De certaines sources de la garantie de qualité du marchand - Edilex

Voici la première des chroniques bimensuelles concernant la responsabilité du manufacturier. Vaste sujet! L’objectif se veut de fournir aux lecteurs une veille jurisprudentielle mais également de traiter de sujets divers.

Des origines de la garantie de qualité du bien vendu :

Le manufacturier d’un bien, tout comme le vendeur, est tenu de garantir à l’acheteur du bien la qualité de celui-ci.  Le Code d’Hammourabi, adopté lors de la première dynastie babylonienne, il y a environ 4000 ans, imposait déjà au marchand l’obligation de qualité relativement à certains vices touchant les ventes d’esclaves. C’est le droit romain qui est à la source de cette importante garantie de qualité telle qu’elle est codifiée à l’article 1726 du Code civil du Québec, soit le devoir du vendeur de garantir que le bien est exempt de vices susceptibles d’empêcher l’acheteur d’en faire l’usage convenu. À l’époque, tout ce qui pouvait raisonnablement réduire l’utilité essentielle de la chose vendue constituait un vice, même si le vendeur n’en avait pas connaissance. Les marchands orientaux, considérés comme des fourbes par les romains, vendaient ces esclaves et d’autres marchandises sous de fausses représentations quant à leur qualité et le droit romain jugea utile de protéger les acheteurs. Cette garantie de qualité donnait à l’acheteur le droit de résoudre la vente dans un délai strict de 30 jours.

Dans l’Égypte ancienne et la Grèce antique, on trouvait déjà des conditions contractuelles semblables. En l’an 199 av. J.-C., un édit romain intitulé de mancipiis vendundis, à caractère impératif, créa un régime particulier qui régissait la vente d’esclaves et un deuxième édit, imentis vendundis, la vente de bétail.  Les édiles imposèrent aux marchands la stipulation voulant que le bien vendu était exempt de vices. Le vendeur était tenu de déclarer à l’acheteur, et ce, avant la vente, tous les vices du bien dont il avait connaissance. En cas d’omission de sa part, tout vice découvert après la vente entraînait la responsabilité du vendeur.
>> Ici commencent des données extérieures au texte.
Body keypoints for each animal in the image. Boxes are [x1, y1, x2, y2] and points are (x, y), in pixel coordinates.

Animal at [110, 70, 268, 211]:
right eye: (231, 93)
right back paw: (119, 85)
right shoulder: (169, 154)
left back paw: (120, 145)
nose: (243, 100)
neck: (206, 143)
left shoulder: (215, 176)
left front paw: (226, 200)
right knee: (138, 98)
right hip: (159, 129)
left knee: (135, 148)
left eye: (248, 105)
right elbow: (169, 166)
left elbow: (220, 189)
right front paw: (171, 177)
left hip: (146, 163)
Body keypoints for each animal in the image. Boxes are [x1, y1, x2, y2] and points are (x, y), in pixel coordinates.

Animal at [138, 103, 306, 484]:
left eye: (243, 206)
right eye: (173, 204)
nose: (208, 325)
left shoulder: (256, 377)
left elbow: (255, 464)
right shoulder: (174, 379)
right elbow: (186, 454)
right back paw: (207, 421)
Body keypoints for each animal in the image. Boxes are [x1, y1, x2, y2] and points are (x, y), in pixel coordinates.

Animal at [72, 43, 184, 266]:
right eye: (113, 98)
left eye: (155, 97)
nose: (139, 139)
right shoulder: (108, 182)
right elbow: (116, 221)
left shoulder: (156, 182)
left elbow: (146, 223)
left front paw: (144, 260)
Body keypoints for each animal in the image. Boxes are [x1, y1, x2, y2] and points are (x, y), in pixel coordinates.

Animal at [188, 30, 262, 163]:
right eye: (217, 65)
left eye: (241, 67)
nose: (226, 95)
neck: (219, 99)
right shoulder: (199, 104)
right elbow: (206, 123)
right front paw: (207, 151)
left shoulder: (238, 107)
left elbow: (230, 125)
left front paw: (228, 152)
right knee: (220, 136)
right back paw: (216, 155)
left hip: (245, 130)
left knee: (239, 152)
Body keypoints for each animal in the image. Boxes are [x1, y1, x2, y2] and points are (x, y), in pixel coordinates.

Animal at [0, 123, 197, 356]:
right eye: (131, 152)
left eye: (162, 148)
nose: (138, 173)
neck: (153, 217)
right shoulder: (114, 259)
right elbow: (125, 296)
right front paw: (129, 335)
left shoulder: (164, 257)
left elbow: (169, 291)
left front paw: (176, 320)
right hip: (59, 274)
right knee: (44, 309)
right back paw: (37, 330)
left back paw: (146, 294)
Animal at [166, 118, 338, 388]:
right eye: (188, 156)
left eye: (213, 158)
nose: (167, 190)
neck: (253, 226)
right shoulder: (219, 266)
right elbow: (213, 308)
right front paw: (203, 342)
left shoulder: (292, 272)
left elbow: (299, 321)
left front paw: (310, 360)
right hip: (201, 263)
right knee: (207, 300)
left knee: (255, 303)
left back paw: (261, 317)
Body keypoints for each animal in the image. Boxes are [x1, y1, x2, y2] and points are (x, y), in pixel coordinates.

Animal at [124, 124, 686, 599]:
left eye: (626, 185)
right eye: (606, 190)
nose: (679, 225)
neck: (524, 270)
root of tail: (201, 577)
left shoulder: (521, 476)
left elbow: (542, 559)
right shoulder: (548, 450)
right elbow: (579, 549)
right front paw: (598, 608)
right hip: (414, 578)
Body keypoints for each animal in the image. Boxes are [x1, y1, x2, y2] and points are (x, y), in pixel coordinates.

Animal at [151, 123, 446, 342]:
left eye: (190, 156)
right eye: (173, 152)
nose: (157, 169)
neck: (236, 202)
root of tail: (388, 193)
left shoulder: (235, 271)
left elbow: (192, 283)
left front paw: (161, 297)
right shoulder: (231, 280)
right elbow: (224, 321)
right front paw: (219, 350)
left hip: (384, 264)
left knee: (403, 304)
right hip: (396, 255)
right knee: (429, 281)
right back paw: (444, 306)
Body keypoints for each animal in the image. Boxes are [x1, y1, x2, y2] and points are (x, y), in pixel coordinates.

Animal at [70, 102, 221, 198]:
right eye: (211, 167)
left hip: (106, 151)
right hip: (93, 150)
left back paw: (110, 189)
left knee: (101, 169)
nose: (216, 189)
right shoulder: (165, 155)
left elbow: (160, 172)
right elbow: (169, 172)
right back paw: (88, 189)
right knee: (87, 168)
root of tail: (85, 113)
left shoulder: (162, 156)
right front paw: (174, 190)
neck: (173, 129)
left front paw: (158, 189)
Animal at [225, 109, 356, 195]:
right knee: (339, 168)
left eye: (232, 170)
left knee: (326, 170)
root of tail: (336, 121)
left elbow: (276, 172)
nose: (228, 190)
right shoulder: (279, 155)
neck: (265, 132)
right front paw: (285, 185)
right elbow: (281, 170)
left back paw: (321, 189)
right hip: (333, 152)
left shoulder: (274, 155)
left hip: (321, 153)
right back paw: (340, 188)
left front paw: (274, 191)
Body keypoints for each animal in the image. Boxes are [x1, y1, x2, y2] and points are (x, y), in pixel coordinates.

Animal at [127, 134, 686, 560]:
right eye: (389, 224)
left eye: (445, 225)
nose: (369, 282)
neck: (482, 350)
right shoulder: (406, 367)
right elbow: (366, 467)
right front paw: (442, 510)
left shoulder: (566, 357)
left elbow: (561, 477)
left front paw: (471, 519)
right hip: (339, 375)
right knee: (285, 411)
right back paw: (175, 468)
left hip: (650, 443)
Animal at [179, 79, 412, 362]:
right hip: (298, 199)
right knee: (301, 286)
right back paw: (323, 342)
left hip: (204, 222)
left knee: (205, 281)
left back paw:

Le droit romain énonçait donc l’obligation du vendeur de dénoncer les vices dont il avait connaissance et qui pouvaient influer sur la qualité du bien. Déjà, cependant, si un vice pouvait être détecté par un acheteur averti, le vendeur ne se voyait pas imposer un devoir d’une même intensité. Par contre, la non-dénonciation du vice connu constituait une forme de fraude (dolo malo). Cicéron, dans son De officiis, traite du marchand qui arrive à Rhodes avec du blé alors très recherché, et donc cher, en raison d’une pénurie. Lui seul sait que de nombreux navires approchent, remplis de blé, ce qui va nécessairement faire chuter le cours du blé. Selon Cicéron, son silence à cet égard est dolosif et blâmable mais ne suffit pas à résoudre la vente. Aquilius, un peu plus tard, en fera une action de dol dont Pothier traitera au 18ième siècle, sans pourtant en faire un cas d’annulation du contrat. Aujourd’hui, l’existence d’un dol peut être déduit du silence volontairement gardé par un contractant et peut suffire à faire annuler la vente. Le vendeur ayant connaissance du vice devait désabuser l’acheteur ignorant sans quoi ceci pouvait constituer un manquement à la garantie de qualité. Aujourd’hui, le fabricant d’un bien est souvent tenu à la même obligation que celle que le vendeur doit à  l’acheteur même si une tierce partie a réalisé la vente. Le droit ne tolère plus l’aveuglement, négligent ou pas, du fabricant, le silence dolosif, les réticences à fournir l’information requise, surtout si le fabricant peut envisager les conséquences nuisibles d’un tel comportement à l’égard de l’acheteur (ou même, par exemple, de l’importateur-distributeur du bien) ou du consommateur.  Cette obligation de qualité, qui est celle du manufacturier, a donc pour origine un devoir que l’Antiquité fit d’abord reposer sur le vendeur pour protéger l’acheteur contre les vices cachés.

Cette chronique cherchera à mettre en relief les cas où un fabricant peut être tenu responsable d’un manquement à un devoir tout en fournissant des conseils pratiques visant à adopter les mesures susceptibles de réduire ou d’éliminer de tels risques.